Sontak aku tersentak hebat, air yang tadinya akan tumpah ke mulut malah tumpah membasahi baju. Dan aku pun terpaksa merelungkan niat minumku dan untuk sementara memandangi wajah Emak dengan bete yang sekarang sudah ada di hadapanku.
“ Apaan si mak…?.” tanyaku gemas.
“ Lue udah minum belom?.” Emak malah balik bertanya sambil melototiku.
“ Ini baru mau minum kalo Emak kagak ganggu.” jawabku sinis.
“ Berarti elu belom minum kan?.” kembali Emak bertanya dengan maksud yang sama.
“ Emang kenapa si mak?.” tanyaku heran.
Kemudian Emak bertolak pinggang sambil menjawab pertanyaanku, “ dari dulu pikun lue kaga ilang-ilang, kalah sama aki-aki yang suka mungutin sampah di depan rumah kite. helow....ini bulan puasa tong.” jawab Emak sambil melambaikan tangannya yang bau terasi ke wajahku.
Seketika aku terkejut dan segera menyebut asmanya berulang kali, kemudian aku menaruh segelas air dingin yang hampir membasmi kekeringan di tenggorokanku di meja.

Sejak itu aku pun tersadarkan jika ujian pertama yang harus ku ingat saat di bulan puasa adalah LUPA. Dalam hati aku berterima kasih pada emak, kalau saja emak tidak mengingatkan, mungkin aku sudah batal.

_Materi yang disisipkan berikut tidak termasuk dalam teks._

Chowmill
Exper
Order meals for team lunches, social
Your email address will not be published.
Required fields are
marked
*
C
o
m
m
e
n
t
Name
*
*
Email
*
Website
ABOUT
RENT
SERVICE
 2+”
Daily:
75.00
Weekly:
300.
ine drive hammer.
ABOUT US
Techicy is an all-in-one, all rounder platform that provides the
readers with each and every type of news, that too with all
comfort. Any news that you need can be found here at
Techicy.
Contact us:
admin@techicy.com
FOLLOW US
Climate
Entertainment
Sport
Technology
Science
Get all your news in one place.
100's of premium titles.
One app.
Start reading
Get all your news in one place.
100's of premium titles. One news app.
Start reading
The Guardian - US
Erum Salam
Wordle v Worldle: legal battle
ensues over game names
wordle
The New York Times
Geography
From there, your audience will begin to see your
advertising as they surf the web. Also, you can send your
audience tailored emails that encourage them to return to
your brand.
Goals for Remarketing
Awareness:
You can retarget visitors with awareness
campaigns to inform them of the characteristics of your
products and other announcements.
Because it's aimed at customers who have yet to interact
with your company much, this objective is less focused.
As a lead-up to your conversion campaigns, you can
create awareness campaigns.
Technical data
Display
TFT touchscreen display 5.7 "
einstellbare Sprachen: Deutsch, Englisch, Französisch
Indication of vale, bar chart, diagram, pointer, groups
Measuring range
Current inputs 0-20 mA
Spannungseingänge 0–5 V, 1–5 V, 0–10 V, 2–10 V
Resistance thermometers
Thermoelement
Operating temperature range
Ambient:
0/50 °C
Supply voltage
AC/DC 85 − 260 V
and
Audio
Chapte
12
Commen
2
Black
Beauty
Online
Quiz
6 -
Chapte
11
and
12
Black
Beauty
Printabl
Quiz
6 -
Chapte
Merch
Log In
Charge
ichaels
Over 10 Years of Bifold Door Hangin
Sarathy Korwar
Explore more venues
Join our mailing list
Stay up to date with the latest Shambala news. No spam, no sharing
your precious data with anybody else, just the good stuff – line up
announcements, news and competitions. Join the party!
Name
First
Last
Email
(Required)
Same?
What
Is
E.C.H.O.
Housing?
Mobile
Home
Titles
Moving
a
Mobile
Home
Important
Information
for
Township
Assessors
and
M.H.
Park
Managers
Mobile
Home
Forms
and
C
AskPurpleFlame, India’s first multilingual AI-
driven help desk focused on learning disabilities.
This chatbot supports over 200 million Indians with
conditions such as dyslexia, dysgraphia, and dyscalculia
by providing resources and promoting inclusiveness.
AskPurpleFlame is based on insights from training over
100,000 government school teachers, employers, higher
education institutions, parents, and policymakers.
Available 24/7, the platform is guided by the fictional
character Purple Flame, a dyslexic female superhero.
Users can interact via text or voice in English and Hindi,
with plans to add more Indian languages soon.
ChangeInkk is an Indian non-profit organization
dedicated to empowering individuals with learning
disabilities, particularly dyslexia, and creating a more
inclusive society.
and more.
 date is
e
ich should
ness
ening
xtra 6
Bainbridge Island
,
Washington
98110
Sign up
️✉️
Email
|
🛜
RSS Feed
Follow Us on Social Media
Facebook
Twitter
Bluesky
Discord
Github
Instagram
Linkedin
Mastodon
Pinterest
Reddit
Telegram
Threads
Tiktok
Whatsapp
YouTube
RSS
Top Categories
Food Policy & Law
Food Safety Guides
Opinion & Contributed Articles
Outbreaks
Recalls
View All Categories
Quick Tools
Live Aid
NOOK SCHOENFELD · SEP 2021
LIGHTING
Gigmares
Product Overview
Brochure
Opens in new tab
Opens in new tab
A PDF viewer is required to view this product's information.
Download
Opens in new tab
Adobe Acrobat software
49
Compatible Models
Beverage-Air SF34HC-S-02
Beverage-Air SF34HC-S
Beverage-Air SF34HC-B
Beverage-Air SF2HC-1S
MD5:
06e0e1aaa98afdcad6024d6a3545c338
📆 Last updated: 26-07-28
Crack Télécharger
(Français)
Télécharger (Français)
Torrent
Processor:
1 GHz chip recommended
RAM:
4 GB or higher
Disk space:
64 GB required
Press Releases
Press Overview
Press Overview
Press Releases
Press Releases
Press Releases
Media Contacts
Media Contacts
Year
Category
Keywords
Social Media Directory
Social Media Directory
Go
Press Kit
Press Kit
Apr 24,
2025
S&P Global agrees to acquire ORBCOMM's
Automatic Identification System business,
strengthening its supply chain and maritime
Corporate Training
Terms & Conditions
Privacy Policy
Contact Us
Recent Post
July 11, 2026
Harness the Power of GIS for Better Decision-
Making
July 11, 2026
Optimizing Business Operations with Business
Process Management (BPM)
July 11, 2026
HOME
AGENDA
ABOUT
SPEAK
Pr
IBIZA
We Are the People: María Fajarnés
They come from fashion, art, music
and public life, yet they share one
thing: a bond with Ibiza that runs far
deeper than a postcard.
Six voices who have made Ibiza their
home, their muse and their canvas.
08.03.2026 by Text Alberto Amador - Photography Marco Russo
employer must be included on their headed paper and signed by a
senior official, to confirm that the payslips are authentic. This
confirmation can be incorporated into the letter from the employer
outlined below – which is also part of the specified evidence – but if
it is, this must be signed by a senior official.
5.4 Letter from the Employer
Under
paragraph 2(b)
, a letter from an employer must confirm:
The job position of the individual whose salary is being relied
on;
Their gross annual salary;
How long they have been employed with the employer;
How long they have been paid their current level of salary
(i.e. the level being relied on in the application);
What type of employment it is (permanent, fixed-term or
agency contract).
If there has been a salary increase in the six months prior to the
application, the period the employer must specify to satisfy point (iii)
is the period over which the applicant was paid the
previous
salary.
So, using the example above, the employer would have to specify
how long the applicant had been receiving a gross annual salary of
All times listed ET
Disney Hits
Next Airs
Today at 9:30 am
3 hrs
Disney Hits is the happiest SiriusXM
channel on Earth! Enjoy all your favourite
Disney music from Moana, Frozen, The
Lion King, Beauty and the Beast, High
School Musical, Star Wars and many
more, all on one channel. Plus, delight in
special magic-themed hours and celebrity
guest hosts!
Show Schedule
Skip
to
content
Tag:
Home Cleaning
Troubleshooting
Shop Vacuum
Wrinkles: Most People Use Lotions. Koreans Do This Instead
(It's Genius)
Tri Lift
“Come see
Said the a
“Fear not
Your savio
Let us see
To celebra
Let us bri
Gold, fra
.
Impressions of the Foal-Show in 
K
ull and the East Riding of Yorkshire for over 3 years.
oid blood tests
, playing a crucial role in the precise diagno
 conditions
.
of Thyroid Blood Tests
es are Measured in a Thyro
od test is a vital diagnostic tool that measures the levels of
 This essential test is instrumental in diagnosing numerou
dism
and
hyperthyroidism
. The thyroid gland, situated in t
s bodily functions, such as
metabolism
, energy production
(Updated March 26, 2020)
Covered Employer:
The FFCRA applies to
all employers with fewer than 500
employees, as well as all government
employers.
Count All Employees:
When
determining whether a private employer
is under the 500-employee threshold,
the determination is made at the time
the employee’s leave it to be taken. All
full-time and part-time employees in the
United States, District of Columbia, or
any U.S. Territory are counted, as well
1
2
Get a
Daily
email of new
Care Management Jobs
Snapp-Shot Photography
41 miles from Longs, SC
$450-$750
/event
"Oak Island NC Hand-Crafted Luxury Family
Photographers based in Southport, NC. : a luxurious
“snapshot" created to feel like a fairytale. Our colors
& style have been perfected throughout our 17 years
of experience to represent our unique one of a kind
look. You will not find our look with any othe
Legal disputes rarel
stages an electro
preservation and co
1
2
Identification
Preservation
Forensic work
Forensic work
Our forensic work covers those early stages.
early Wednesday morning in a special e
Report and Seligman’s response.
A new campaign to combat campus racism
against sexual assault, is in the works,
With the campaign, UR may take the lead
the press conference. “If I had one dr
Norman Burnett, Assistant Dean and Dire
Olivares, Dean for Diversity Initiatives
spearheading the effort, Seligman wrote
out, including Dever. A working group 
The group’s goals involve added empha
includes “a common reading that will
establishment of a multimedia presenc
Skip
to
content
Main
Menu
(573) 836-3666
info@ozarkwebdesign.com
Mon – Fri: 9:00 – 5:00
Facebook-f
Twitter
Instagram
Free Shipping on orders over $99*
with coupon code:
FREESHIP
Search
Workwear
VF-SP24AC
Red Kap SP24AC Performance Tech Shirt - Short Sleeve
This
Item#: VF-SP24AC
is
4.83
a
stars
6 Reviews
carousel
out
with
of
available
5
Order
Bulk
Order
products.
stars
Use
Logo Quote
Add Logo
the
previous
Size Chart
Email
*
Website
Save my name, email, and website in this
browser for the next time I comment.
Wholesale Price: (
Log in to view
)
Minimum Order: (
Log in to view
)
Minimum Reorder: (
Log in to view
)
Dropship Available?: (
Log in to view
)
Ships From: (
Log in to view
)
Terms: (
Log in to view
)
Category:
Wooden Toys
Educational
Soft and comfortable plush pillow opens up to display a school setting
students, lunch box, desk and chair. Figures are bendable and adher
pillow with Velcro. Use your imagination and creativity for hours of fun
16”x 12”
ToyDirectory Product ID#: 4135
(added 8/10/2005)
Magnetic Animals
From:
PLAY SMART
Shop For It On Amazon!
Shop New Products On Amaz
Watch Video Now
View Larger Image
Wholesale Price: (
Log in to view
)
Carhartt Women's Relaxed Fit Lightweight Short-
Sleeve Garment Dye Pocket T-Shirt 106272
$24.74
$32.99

Tapi katanya kalo lupa gak kenapa-kenapa, ah......!! emak coba jangan diingetin.

Setelah kejadian itu aku pun segera mandi, selain aku lupa kalau hari ini bulan puasa, aku juga lupa kalau hari ini harus sekolah. Sekolah di bulan puasa adalah ujian terberat dalam hidupku. Apalagi harus berangkat sekolah dengan tenggorokan yang kering begini.
Salahku sendiri karena bangun sahur kesiangan, jadi untuk menghemat waktu aku pun makan seadanya, dan saat ingin minum tiba-tiba sudah imsak. Sekarang seret dah jadinya.

***

Bu guru yang bernama Bu San Chai, menyuruh kita untuk mengikuti ucapan mandarinnya berulang kali sampai benar-benar terdengar fasih olehnya. Karena pelajaran itu, siksaan tenggorokanku yang dalam keadaan tropis semakin menjadi-jadi walaupun berkali-kali menelan ludah.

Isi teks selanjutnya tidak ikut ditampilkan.